Einzellader - Büchse Gewehr MLe 1874 M 80 (GRAS - Gewehr) mit deutscher militärischer Abnahme des 1. W.K. Kal. 8 x 50mm R Lebel S.Nr. C 65762

Herst.: MANUFACTURE DÀRMES Chattellerault

Bei der vorliegenden Waffe handelt es sich um die seltene Ausführung des MLe 1874 M 80 im Kaliber 8mm Lebel. Bei der Apdierung wurde ein Lauf im vorgenannten Kaliber eingebracht, welcher im Bereich des Oberrings bis zur Mündung eine Stärke entsprechend den Aussenmaßen des Ursprungslaufes aufweist, da das Korn und die Seitengewehraufpflanzvorrichtungen vom MLe 1874 übernommen wurden. Im Weiteren erhielt die Waffe einen Handschutz welcher vom Gehäuse bis über den geänderten bzw. nach oben erweiterten Unterring reicht und eine Aussparung zum Umklappen des Visieres aufweist, sowie vor dem Gehäuse einen Metallverstärkung.

Neben dem Lauf und Handschutz wurde bei der Kaliberänderung das umklappbare Visier des Lebel Gewehres M 1886 bzw. M 1886 M 93 auf dem Lauf angebracht und einer im Durchmesser kleinerer Putzstock eingebracht.
Die vorliegende Waffe MLe 1874 M 80 weist linkseitig am Gehäuse neben einer Abnahme zweizeilig die Herstellerbezeichnung MANUFACTURE D`ARMES Chatellerault
und danach Mle 1874 sowie darunter M 80 als zusätzliche Modellbezeichnung auf.

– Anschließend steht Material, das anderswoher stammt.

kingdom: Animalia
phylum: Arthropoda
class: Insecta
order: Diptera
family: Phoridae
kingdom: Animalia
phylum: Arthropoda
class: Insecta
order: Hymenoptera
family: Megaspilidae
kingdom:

Auf der rechten Gehäuseoberseite befindet sich ein diverser Abnahmestempel. Der blank gehaltene Verschluss weist diverse Abnahmestempel auf und trägt die S.Nr. C 65762 der Waffe am Fuß des Kammerstängels sowie an der Schlagbolzenmutter.

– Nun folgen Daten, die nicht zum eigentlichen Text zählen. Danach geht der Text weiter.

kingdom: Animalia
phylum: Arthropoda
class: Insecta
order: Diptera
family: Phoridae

Die metallenen Anbauteile wie Oberring, Abzugsblech, -bügel und Schaftkappe tragen diverse Abnahmestempel. Der Unterring welcher mit der Apdierung angebracht wurde trägt keine Abnahme oder S.Nr..
Die am neu eingebrachten Lauf angebrachte Seitengewehrhaft trägt die S.Nr.A 71107.

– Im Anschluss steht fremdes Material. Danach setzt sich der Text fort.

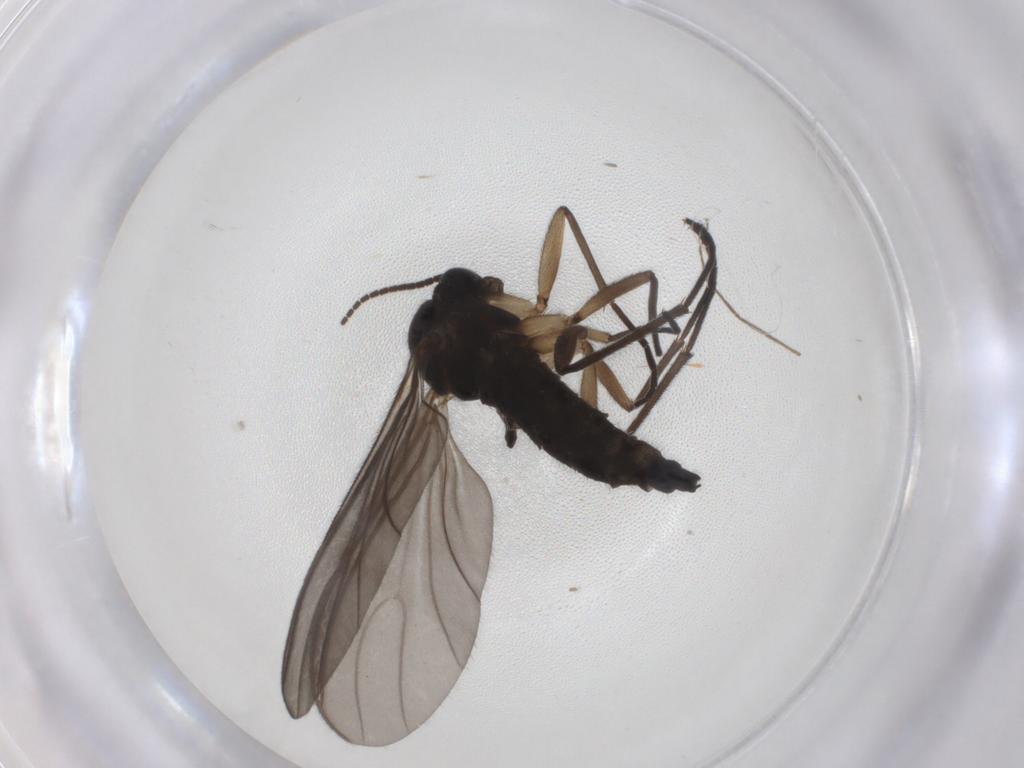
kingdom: Animalia
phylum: Arthropoda
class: Insecta
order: Diptera
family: Sciaridae
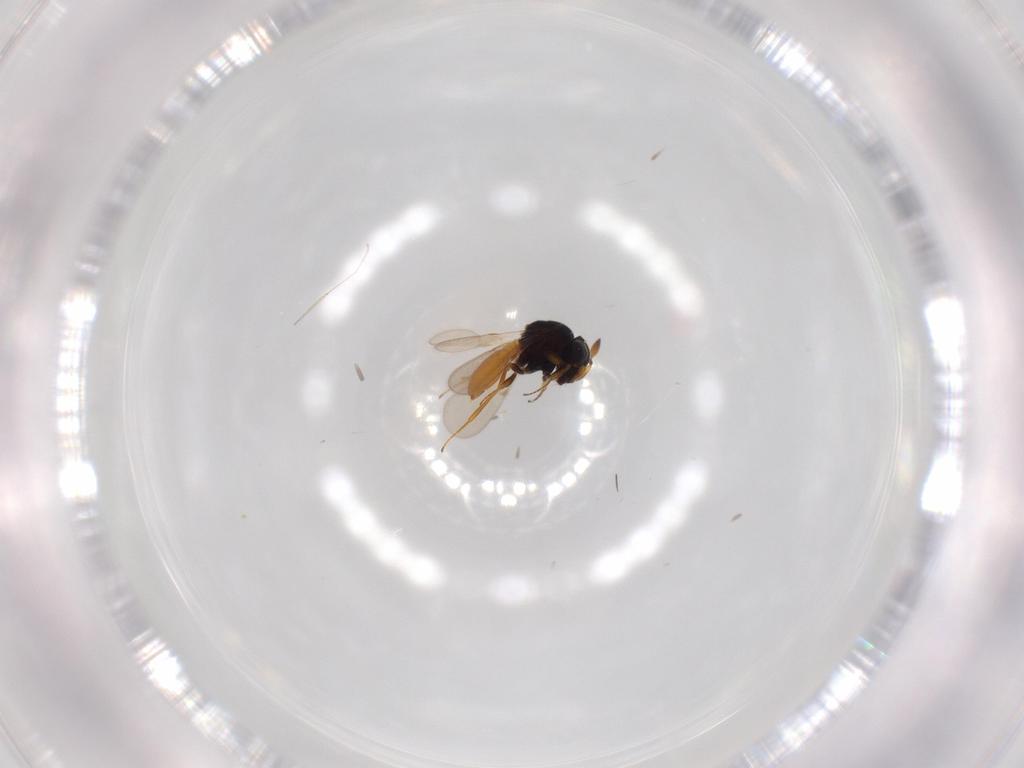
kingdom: Animalia
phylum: Arthropoda
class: Insecta
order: Hymenoptera
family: Scelionidae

Der zur Waffe nrgl. im Original Zustand erhaltene Schaft mit Druckstellen und Gebrauchsspuren trägt an der linken Kolbenseite deutlich eingebracht die Waffennummer 65762 und darüber G.G. & Cie, und auf der rechten Kolbenseite den Reichseigentumsstempel (stilisierter Adler mit umlaufender Beschriftung DEUTSCHES REICH) und im Weiteren am Kolbenhals die Nr. 125. Die Schaftkappe weist den französischen Truppenstempel 141 T auf.
Die üblichen Kreisstempel die beim MLe 1874 üblicher Weise beidseitig am Kolben gegeben sind wurden entfernt.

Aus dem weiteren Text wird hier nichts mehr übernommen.